TAIPEI (Taiwan News) — As Thailand marks the fourth anniversary of the death of King Bhumibol Adulyadej, protesters are gearing up for a major rally in Bangkok that will kick off Wednesday (Oct. 14) and is slated to last a week or more, testing the patience of the Kingdom's military-dominated government.
The protesters are calling for the resignation of Prime Minister Prayut Chan-o-cha, who led the coup that overthrew the elected government of Yingluck Shinawatra six years ago, as well as "three demands": an end to government intimidation of critics, the dissolution of the House of Representatives, and a new constitution.
The youth-dominated movement rocked Thai society with its unprecedented push to reform the monarchy — a near-sacred institution in a country where lèse majesté, or insulting the monarch, is punishable by a lengthy prison sentence.

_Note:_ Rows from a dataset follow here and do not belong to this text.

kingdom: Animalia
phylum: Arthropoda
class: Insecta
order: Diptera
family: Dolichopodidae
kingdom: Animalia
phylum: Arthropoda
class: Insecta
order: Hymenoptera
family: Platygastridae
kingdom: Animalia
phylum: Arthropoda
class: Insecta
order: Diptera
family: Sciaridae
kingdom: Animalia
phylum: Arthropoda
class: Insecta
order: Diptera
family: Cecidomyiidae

Demonstrators will start off on Wednesday at Democracy Monument, which is surrounded by a traffic circle at the city's center. Co-organizer Armon Nampa, wrote on Facebook that they will then proceed to march to the Government House, which contains the offices of the general-turned-prime minister, and encircle the grounds with tents.
The Government House was the site of clashes during the political crisis of 2008 and again saw mass demonstrations in the lead-up to the 2014 coup.

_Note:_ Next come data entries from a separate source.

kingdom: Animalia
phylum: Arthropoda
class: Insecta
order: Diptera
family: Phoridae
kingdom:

As of Tuesday afternoon (Oct. 13), organizers of the rally were already setting up, and a small crowd of demonstrators had already gathered. There are concerns, however, that the police are looking for ways to obstruct their plans.
Activist Pakorn Areekul on Monday (Oct. 12) posted on Facebook that companies contracted to set up portable toilets at the rally had pulled out after alleged police pressure, Khaosod English reported.
The motorcade of King Maha Vajiralongkorn will pass through the area that afternoon, and police allegedly warned toilet operators they would face fines if their commodes blocked the route, despite the fact that they were not scheduled to be set up until hours after the King had passed.
Some 15,000 police will reportedly be deployed to ensure "safety" at the rally. Bangkok Post cited a "police source" as saying that protesters had not sought permission for the demonstration and that the Royal Thai Police had been told to refrain from using force.